Now, let Pam Brown introduce Ken Bolton. In the blurb of Bolton’s ‘Selected Poems: 1975-1990’ (Penguin), Brown wrote “a personal examination of poetry as a process, as a habit, as a problem, as a joke – and written about with ease.”
Ken Bolton was born in Sydney in 1949. Since 1982 he has lived and worked in Adelaide where he runs Dark Horsey Books for the Experimental Art Foundation. He also runs a regular poetry reading called the Lee Marvin Readings, one of the longest running poetry readings in Australia featuring poets from interstate and local, plus the occasional drop-in overseas guest.
It is wonderful to scan the internet for interviews with both poets from various stages in their careers. Here’s Ken Bolton from http://jacketmagazine.com/27/bolton-mint.html
”The thing I was drawn to was that thinking should come with its context and provisionality evident and attached. Cards on the table. I was interested in a poetry that could think and employ the language of thought, but not the bullying certainty of discursive prose, nor the bardic insistence of ‘poetic’ language with its intimation of heightened perception, stronger and finer feeling. ”
From Peter Minter’s interview in Jacket2
Thinking should come with its context – Bolton writes what he is dealt on a daily basis, then notes the action, its time and place, and in editing puts the thinking into its context to make these heightened yet conversational poems.

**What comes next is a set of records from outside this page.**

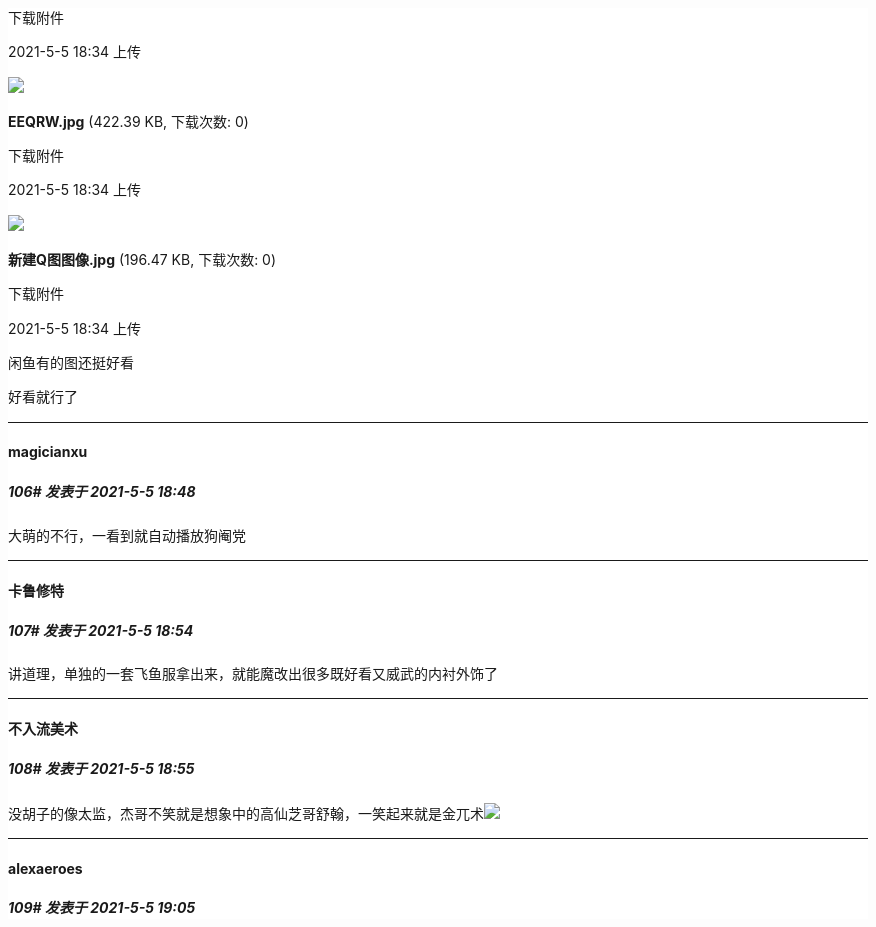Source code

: 下载附件

2021-5-5 18:34 上传


<img src="https://img.saraba1st.com/forum/202105/05/183401b4ueugbvvywy6vuz.jpg" referrerpolicy="no-referrer">


<strong>EEQRW.jpg</strong> (422.39 KB, 下载次数: 0)

下载附件

2021-5-5 18:34 上传


<img src="https://img.saraba1st.com/forum/202105/05/183401pg0z82jbkj8xkllw.jpg" referrerpolicy="no-referrer">


<strong>新建Q图图像.jpg</strong> (196.47 KB, 下载次数: 0)

下载附件

2021-5-5 18:34 上传


闲鱼有的图还挺好看

好看就行了


*****

####  magicianxu  
##### 106#       发表于 2021-5-5 18:48


大萌的不行，一看到就自动播放狗阉党


*****

####  卡鲁修特  
##### 107#       发表于 2021-5-5 18:54


讲道理，单独的一套飞鱼服拿出来，就能魔改出很多既好看又威武的内衬外饰了


*****

####  不入流美术  
##### 108#       发表于 2021-5-5 18:55


没胡子的像太监，杰哥不笑就是想象中的高仙芝哥舒翰，一笑起来就是金兀术<img src="https://static.saraba1st.com/image/smiley/face2017/067.png" referrerpolicy="no-referrer">


*****

####  alexaeroes  
##### 109#       发表于 2021-5-5 19:05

Many times he is writing his primary notes in a café – hence the title STARTING AT BASHEER’S – or at work at Dark Horsey Bookshop.
this notebook’s
beginning to fill up –
hard to find a run
of empty pages on
which to write.
from POEM (this notebook’s)
Oh to see that notebook! Those notebooks of Bolton’s long career would make a scintillating read. Someone once said, All good writing is re-writing. In Bolton’s case, all these good poems are enhanced from good editing. His lines about writing in these poems – most of them self-referential – are stated in straight-ahead language without the intellectual smokescreen of literary theory.
I have found some links in the earlier and continuing influences of both Brown and Bolton – Catullus, Appolinaire, Ted Berrigan and the New York Poets – and no doubt their concentrated influence on each other – and find it illuminating to quote from a couple of poets’ Statements of Poetics in the influential anthology The New American Poetry 1945-1960.
First, Frank O’Hara:
I am mainly preoccupied with the world as I experience it … I don’t think my experiences are clarified or made beautiful for myself or anyone else, they are just there in whatever form I can find them.

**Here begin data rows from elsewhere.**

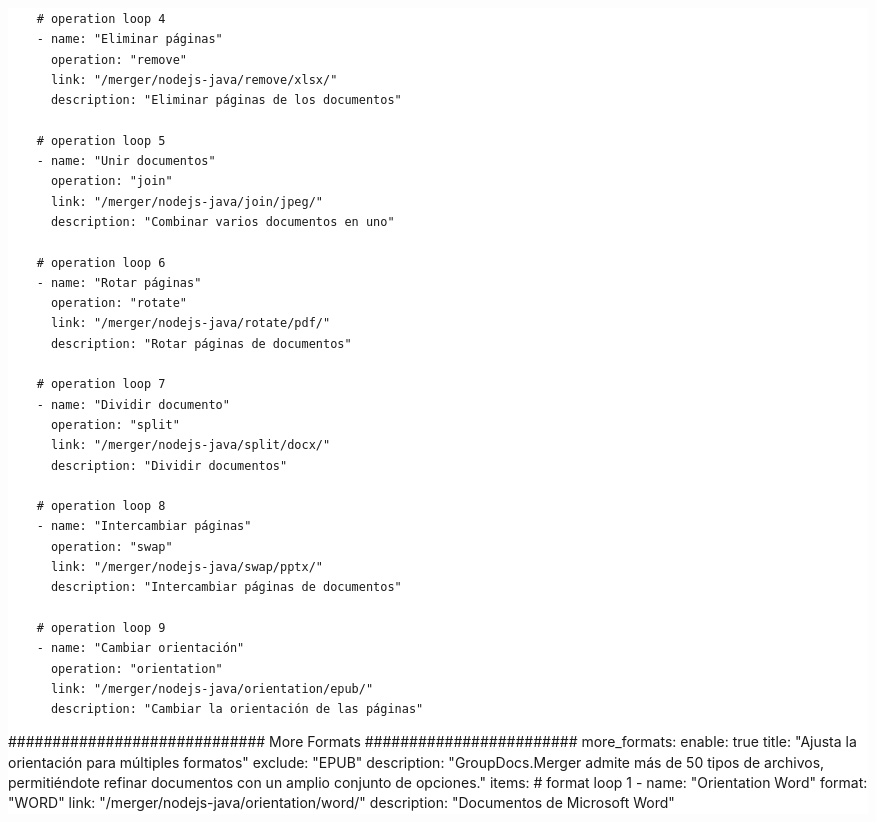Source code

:         # operation loop 4
        - name: "Eliminar páginas"
          operation: "remove"
          link: "/merger/nodejs-java/remove/xlsx/"
          description: "Eliminar páginas de los documentos"

        # operation loop 5
        - name: "Unir documentos"
          operation: "join"
          link: "/merger/nodejs-java/join/jpeg/"
          description: "Combinar varios documentos en uno"

        # operation loop 6
        - name: "Rotar páginas"
          operation: "rotate"
          link: "/merger/nodejs-java/rotate/pdf/"
          description: "Rotar páginas de documentos"

        # operation loop 7
        - name: "Dividir documento"
          operation: "split"
          link: "/merger/nodejs-java/split/docx/"
          description: "Dividir documentos"

        # operation loop 8
        - name: "Intercambiar páginas"
          operation: "swap"
          link: "/merger/nodejs-java/swap/pptx/"
          description: "Intercambiar páginas de documentos"

        # operation loop 9
        - name: "Cambiar orientación"
          operation: "orientation"
          link: "/merger/nodejs-java/orientation/epub/"
          description: "Cambiar la orientación de las páginas"
          
        
          
############################# More Formats ########################
more_formats:
    enable: true
    title: "Ajusta la orientación para múltiples formatos"
    exclude: "EPUB"
    description: "GroupDocs.Merger admite más de 50 tipos de archivos, permitiéndote refinar documentos con un amplio conjunto de opciones."
    items: 
        # format loop 1
        - name: "Orientation Word"
          format: "WORD"
          link: "/merger/nodejs-java/orientation/word/"
          description: "Documentos de Microsoft Word"
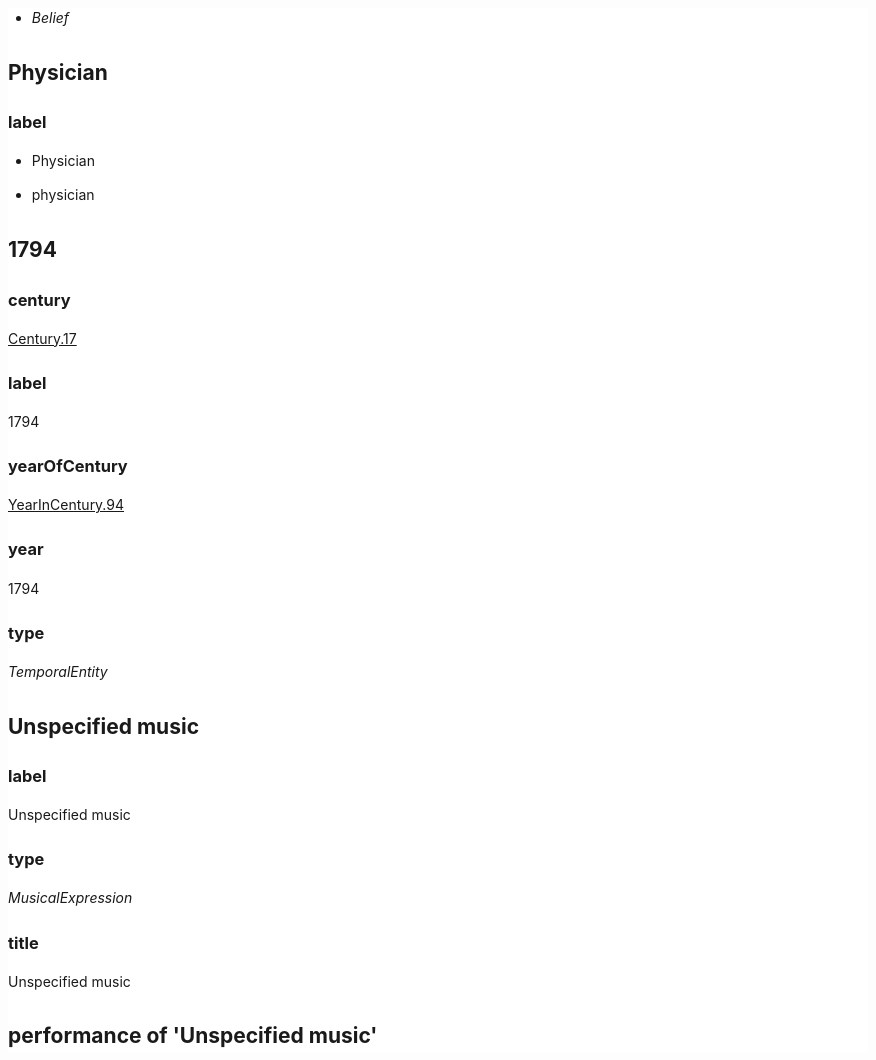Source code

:  - *Belief*

## Physician

### label

 - Physician

 - physician

## 1794

### century


[Century.17](#Century.17)

### label


1794

### yearOfCentury


[YearInCentury.94](#YearInCentury.94)

### year


1794

### type


*TemporalEntity*

## Unspecified music

### label


Unspecified music

### type


*MusicalExpression*

### title


Unspecified music

## performance of 'Unspecified music'
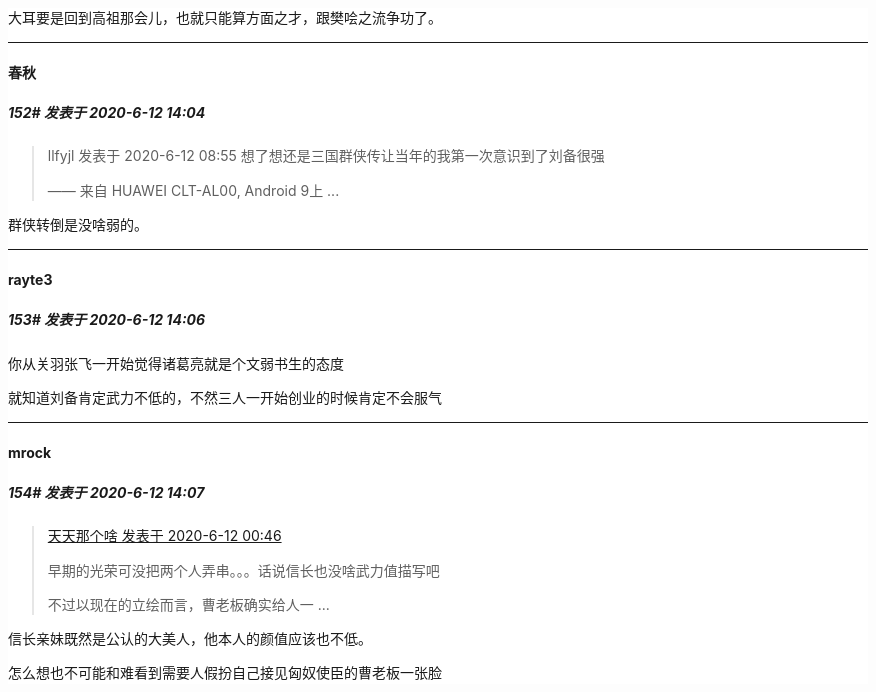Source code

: 
大耳要是回到高祖那会儿，也就只能算方面之才，跟樊哙之流争功了。







-----

####  春秋  
##### 152#       发表于 2020-6-12 14:04



<blockquote>llfyjl 发表于 2020-6-12 08:55
想了想还是三国群侠传让当年的我第一次意识到了刘备很强


—— 来自 HUAWEI CLT-AL00, Android 9上 ...</blockquote>
群侠转倒是没啥弱的。







-----

####  rayte3  
##### 153#       发表于 2020-6-12 14:06




你从关羽张飞一开始觉得诸葛亮就是个文弱书生的态度

就知道刘备肯定武力不低的，不然三人一开始创业的时候肯定不会服气







-----

####  mrock  
##### 154#       发表于 2020-6-12 14:07



<blockquote><a href="httphttps://bbs.saraba1st.com/2b/forum.php?mod=redirect&amp;goto=findpost&amp;pid=47770585&amp;ptid=1941111" target="_blank">天天那个啥 发表于 2020-6-12 00:46</a>

早期的光荣可没把两个人弄串。。。话说信长也没啥武力值描写吧


不过以现在的立绘而言，曹老板确实给人一 ...</blockquote>
信长亲妹既然是公认的大美人，他本人的颜值应该也不低。

怎么想也不可能和难看到需要人假扮自己接见匈奴使臣的曹老板一张脸





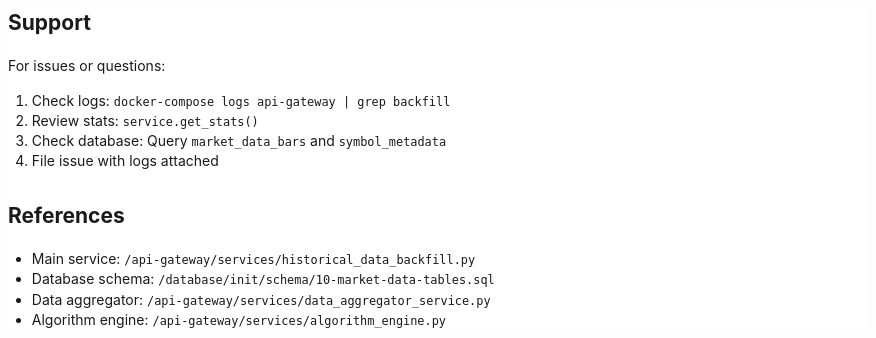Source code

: ## Support

For issues or questions:
1. Check logs: `docker-compose logs api-gateway | grep backfill`
2. Review stats: `service.get_stats()`
3. Check database: Query `market_data_bars` and `symbol_metadata`
4. File issue with logs attached

## References

- Main service: `/api-gateway/services/historical_data_backfill.py`
- Database schema: `/database/init/schema/10-market-data-tables.sql`
- Data aggregator: `/api-gateway/services/data_aggregator_service.py`
- Algorithm engine: `/api-gateway/services/algorithm_engine.py`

Followed by the thoughtful, at times jovial, Philip Whalen;
This poetry is a graph of a mind moving, which is a world body being here and now which is history …
To close, on behalf of both these poets, I will present a Bolton poem, uncharacteristicly short, Each With Their Own:
Observations-
episodes in the history
of one’s attitudes.
Pam Brown, click here for what we do, Vagabond Press, 2018, 148pp pb, ISBN 978-1-922181-34-3, RRP $24.95
Ken Bolton, Starting at Basheer’s, Vagabond Press, 2018, 146pp pb, ISBN 978-1-922181-88-6, RRP $24.95
Andrew Burke is a widely published Australian poet with a baker’s dozen collections to his credit, plus a novel and short stories, and a string of book reviews and literary articles sprinkled over fifty years. He lives in Western Australia.